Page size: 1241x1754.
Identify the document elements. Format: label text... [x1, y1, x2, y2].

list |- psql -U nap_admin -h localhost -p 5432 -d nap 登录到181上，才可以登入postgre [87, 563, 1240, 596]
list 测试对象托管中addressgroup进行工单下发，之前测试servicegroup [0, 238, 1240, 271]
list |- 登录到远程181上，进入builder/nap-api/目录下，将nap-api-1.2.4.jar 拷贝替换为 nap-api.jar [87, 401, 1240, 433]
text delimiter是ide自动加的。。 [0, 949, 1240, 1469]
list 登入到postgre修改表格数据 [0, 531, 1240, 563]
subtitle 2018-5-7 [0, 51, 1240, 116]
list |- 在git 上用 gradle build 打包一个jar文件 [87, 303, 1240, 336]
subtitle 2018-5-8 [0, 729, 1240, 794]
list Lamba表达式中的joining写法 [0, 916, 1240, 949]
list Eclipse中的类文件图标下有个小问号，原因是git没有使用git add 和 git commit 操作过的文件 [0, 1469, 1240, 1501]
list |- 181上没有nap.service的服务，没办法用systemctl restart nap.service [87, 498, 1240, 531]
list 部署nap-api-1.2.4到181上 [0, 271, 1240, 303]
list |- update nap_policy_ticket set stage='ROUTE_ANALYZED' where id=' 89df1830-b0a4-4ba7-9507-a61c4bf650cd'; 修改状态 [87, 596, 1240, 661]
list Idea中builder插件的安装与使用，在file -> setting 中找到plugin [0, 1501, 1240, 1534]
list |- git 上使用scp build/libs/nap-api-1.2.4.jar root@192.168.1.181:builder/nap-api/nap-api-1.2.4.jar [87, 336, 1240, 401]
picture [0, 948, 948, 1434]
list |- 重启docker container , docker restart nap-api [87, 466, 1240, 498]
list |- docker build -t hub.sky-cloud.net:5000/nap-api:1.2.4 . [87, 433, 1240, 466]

== INSTRUCTION ==
Only an exact reproduction of the lines from the one with "Identify the document" to the end of the listing is expected.

== SOLUTION FOR THIS EXERCISE ==
Identify the document elements. Format: label text... [x1, y1, x2, y2].

list |- psql -U nap_admin -h localhost -p 5432 -d nap 登录到181上，才可以登入postgre [87, 563, 1240, 596]
list 测试对象托管中addressgroup进行工单下发，之前测试servicegroup [0, 238, 1240, 271]
list |- 登录到远程181上，进入builder/nap-api/目录下，将nap-api-1.2.4.jar 拷贝替换为 nap-api.jar [87, 401, 1240, 433]
text delimiter是ide自动加的。。 [0, 949, 1240, 1469]
list 登入到postgre修改表格数据 [0, 531, 1240, 563]
subtitle 2018-5-7 [0, 51, 1240, 116]
list |- 在git 上用 gradle build 打包一个jar文件 [87, 303, 1240, 336]
subtitle 2018-5-8 [0, 729, 1240, 794]
list Lamba表达式中的joining写法 [0, 916, 1240, 949]
list Eclipse中的类文件图标下有个小问号，原因是git没有使用git add 和 git commit 操作过的文件 [0, 1469, 1240, 1501]
list |- 181上没有nap.service的服务，没办法用systemctl restart nap.service [87, 498, 1240, 531]
list 部署nap-api-1.2.4到181上 [0, 271, 1240, 303]
list |- update nap_policy_ticket set stage='ROUTE_ANALYZED' where id=' 89df1830-b0a4-4ba7-9507-a61c4bf650cd'; 修改状态 [87, 596, 1240, 661]
list Idea中builder插件的安装与使用，在file -> setting 中找到plugin [0, 1501, 1240, 1534]
list |- git 上使用scp build/libs/nap-api-1.2.4.jar root@192.168.1.181:builder/nap-api/nap-api-1.2.4.jar [87, 336, 1240, 401]
picture [0, 948, 948, 1434]
list |- 重启docker container , docker restart nap-api [87, 466, 1240, 498]
list |- docker build -t hub.sky-cloud.net:5000/nap-api:1.2.4 . [87, 433, 1240, 466]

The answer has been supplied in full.